Nous avons eu l'occasion, au CEVIPOF, de travailler avec des organisations syndicales et des représentants du patronat pour les aider à comprendre ces phénomènes. Ceux-ci peuvent s'expliquer par un turn-over très fort : un jeune dit adhérer aux valeurs de l'entreprise, puis la quitte quelques mois plus tard. La question n'est pas celle de la mobilité mais de la manière dont les organisations parviennent à produire de la confiance pour conserver ces jeunes. Ceci suppose de les convaincre de s'inscrire dans une relation d'engagement.
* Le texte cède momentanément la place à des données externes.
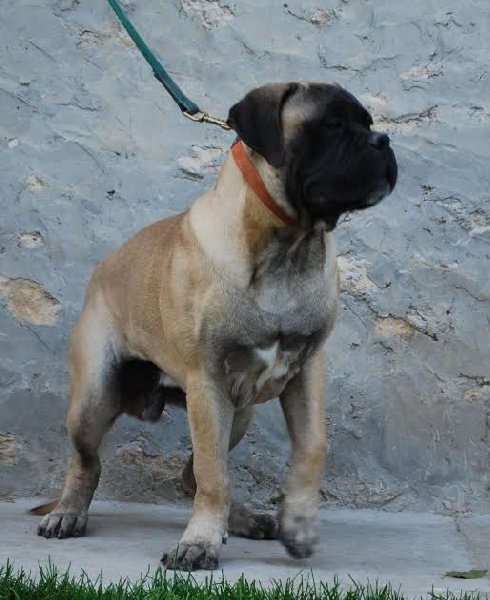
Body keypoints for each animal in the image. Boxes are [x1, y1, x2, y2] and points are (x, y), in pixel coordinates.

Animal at [32, 82, 397, 570]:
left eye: (368, 123)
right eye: (332, 124)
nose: (383, 142)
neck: (287, 247)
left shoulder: (306, 371)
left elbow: (310, 448)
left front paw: (299, 523)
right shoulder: (208, 382)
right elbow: (213, 474)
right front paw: (200, 542)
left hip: (238, 411)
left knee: (193, 474)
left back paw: (244, 520)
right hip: (96, 397)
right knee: (90, 463)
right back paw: (69, 513)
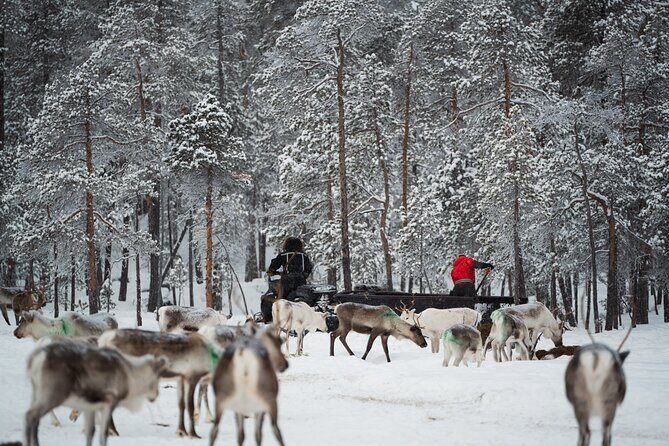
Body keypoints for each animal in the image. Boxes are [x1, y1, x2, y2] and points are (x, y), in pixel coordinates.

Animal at [24, 339, 167, 446]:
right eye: (156, 378)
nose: (155, 395)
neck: (131, 376)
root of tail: (36, 358)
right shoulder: (108, 402)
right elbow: (103, 434)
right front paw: (112, 432)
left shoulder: (90, 407)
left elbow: (90, 431)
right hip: (54, 393)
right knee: (32, 415)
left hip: (37, 392)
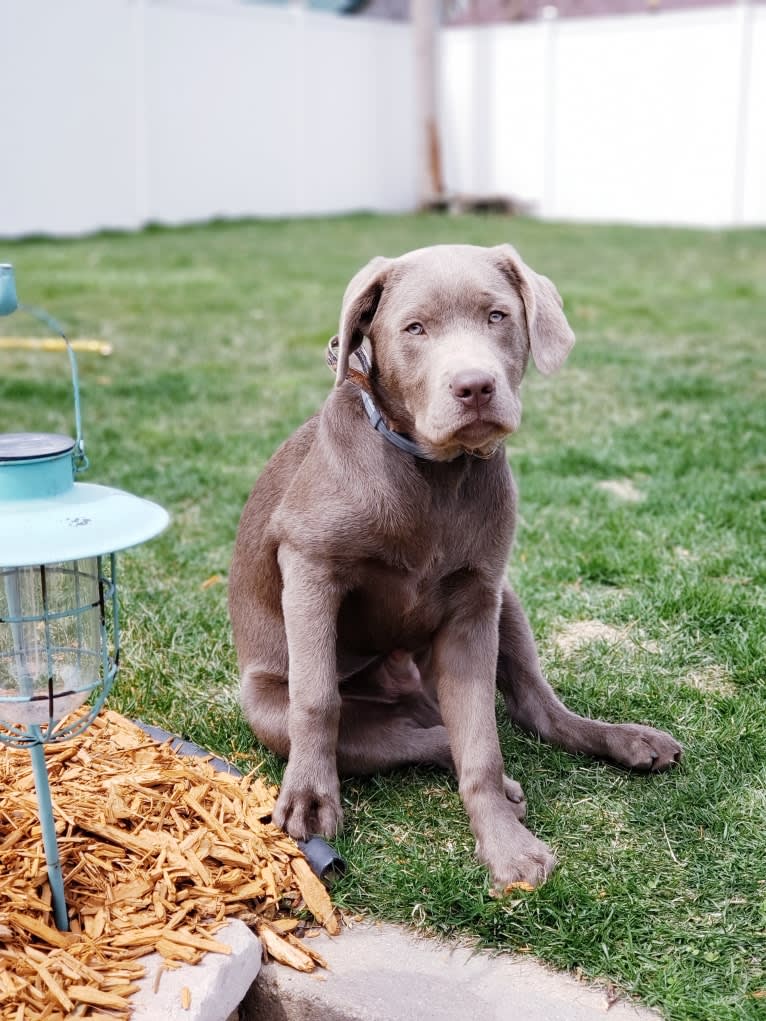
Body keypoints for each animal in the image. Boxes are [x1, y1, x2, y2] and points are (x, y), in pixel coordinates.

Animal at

Il existe aujourd'hui une grande difficulté à concevoir du sens à l'action politique. La culture politique a aujourd'hui disparu. Pour les représentants élus, y compris les maires et les conseillers municipaux, donner du sens politique à son action doit être la principale préoccupation des dix prochaines années. Démultiplier des formes de rencontre, d'échange et de consultation n'est probablement pas la réponse. Je ne sais pas si une forme de discrimination positive à l'endroit des jeunes l'est non plus. En tant que professeurs d'université, nous avons parfois de réelles difficultés eu égard à l'engagement de nos étudiants dans toutes les instances des universités et dans les associations étudiantes. Je ne suis pas certain que la discrimination positive règlerait le problème, mais il faudrait l'expérimenter. Nous avons beaucoup à apprendre de pays étrangers, qui expérimentent de nouvelles formules. Nous devons conduire des opérations pilotes, les évaluer, avant de déterminer comment, le cas échéant, les généraliser. Vous avez évoqué la Suisse ; la participation des jeunes n'y est pas plus forte qu'en France. Il existe une certaine fatigue électorale et politique. La répétition de ces enjeux faisant l'objet de referendum ne construit pas de la politisation supplémentaire. Les niveaux de participation sont relativement identiques en Suisse et en France. Un débat a porté sur le fait de savoir si les formes nouvelles de vote (vote électronique, vote par correspondance) pourraient augmenter le taux de participation des jeunes. En Suisse, un sursaut a été observé avec le vote électronique, avant un retour à des niveaux plus faibles. S'agissant du vote par correspondance, il me semble que le sujet n'est pas spécifiquement dédié aux jeunes. Les jeunes ne recourent pas dans des proportions significatives à la procuration.

Enfin, vous avez évoqué les paradoxes, les contradictions apparaissant dans l'enquête sur la confiance. Je partage votre sentiment. Nous avons essayé de déterminer s'il existe en France des attitudes populistes chez les jeunes. Nous n'observons pas, chez les 18-24 ans, d'attitudes populistes plus importantes que dans d'autres catégories d'âge. Les plus jeunes peuvent exprimer un vote plus désabusé que radical en choisissant d'apporter leur suffrage à des candidatures extrêmes. Une société individualisée implique, en outre, une individuation du rapport au politique. L'instantanéité dans les comportements (de consommation, d'information) n'a aucune raison de ne pas se déployer dans le champ politique. Voter pour une élection présidentielle est ainsi un acte quasi instantané. Les moins de 35 ans ont en effet tendance à se décider en toute dernière minute, jusqu'à une semaine du vote. Le caractère immédiat, à la fois dans la politisation et dans l'expression démocratique, est un phénomène nouveau.

Debut de section - PermalienPhoto de Stéphane Piednoir

Merci pour votre intervention. Nous étudierons vos compléments écrits avec beaucoup d'attention.

Ce point de l'ordre du jour a fait l'objet d'une captation vidéo qui est disponible en ligne sur le site du Sénat.